### Document section
Stablecoins such as Tether have seen market capitalisation increases of about 20x from April 2020 to date. At the World Economic Forum in Davos last month BlackRock CEO Larry Fink made an unusually candid declaration. “The movement towards tokenisation and decimalisation is necessary,” he told the assembled global elite, arguing that markets should run on “one common blockchain”. Meanwhile, in Washington President Donald Trump signed the GENIUS Act into law in July 2025, establishing America’s first comprehensive framework for stablecoins.

These are not isolated events. They are strategic moves in a high-stakes contest to determine who will control the plumbing of global finance for the next century. Tokenisation — converting assets such as stocks, bonds and real estate into digital tokens on a blockchain that trade instantly, globally, around the clock. BlackRock’s BUIDL fund, a tokenised money market product, has accumulated more than $2.8bn in assets. According to Ripple and Boston Consulting Group, blockchain tokenisation could reach $19-trillion by 2033.

This is not speculation. It is infrastructure being built in real time. Tokenisation does not merely make trading faster; it restructures who controls financial infrastructure. Asset managers already control the assets. Tokenisation allows them to control the rails as well and whoever builds those rails will see every transaction in real time.

### Information supplied

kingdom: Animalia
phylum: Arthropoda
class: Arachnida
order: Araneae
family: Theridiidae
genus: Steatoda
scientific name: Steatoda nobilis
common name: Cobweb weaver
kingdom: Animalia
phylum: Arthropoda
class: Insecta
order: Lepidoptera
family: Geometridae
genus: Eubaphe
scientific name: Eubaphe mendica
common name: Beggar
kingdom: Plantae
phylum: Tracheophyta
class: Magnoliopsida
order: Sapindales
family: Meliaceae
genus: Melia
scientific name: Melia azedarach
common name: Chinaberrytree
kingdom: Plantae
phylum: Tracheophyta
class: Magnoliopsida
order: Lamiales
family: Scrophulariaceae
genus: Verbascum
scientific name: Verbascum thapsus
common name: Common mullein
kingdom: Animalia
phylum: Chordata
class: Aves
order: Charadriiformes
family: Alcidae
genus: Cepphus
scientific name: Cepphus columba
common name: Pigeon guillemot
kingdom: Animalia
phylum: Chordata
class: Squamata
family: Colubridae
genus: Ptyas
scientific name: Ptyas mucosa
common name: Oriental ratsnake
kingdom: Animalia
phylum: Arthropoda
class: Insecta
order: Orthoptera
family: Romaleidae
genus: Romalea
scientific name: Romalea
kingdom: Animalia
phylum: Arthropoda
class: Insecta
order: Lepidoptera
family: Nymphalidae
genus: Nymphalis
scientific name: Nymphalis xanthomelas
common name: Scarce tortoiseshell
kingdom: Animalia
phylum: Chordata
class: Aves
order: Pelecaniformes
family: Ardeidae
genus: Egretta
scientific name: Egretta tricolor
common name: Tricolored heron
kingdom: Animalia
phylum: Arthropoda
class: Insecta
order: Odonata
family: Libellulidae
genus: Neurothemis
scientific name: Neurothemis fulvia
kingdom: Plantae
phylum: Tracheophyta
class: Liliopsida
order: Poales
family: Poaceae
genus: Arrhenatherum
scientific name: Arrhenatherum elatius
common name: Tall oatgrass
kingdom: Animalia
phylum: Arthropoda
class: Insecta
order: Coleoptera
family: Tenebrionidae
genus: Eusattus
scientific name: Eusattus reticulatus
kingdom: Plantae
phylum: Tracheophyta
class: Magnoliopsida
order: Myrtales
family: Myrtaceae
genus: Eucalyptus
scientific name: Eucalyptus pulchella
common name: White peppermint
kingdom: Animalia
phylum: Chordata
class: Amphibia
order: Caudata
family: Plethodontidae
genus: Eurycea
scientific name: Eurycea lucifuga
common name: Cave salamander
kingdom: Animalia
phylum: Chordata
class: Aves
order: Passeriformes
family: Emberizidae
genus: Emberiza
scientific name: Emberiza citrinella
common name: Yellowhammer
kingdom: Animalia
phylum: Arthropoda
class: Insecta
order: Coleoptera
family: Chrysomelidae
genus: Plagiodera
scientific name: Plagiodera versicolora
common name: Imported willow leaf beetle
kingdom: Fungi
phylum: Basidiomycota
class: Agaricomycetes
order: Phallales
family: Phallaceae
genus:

### Your goal
Answer these questions from the article on tokenisation:
(a) What law did President Donald Trump sign in July 2025?
(b) How much in assets has BlackRock's BUIDL fund accumulated?
(c) According to Ripple and Boston Consulting Group, what could blockchain tokenisation reach by 2033?
The items are separate material and are not part of the article on tokenisation.

### Response
(a) The GENIUS Act, which established America's first comprehensive framework for stablecoins.
(b) More than $2.8bn.
(c) $19-trillion.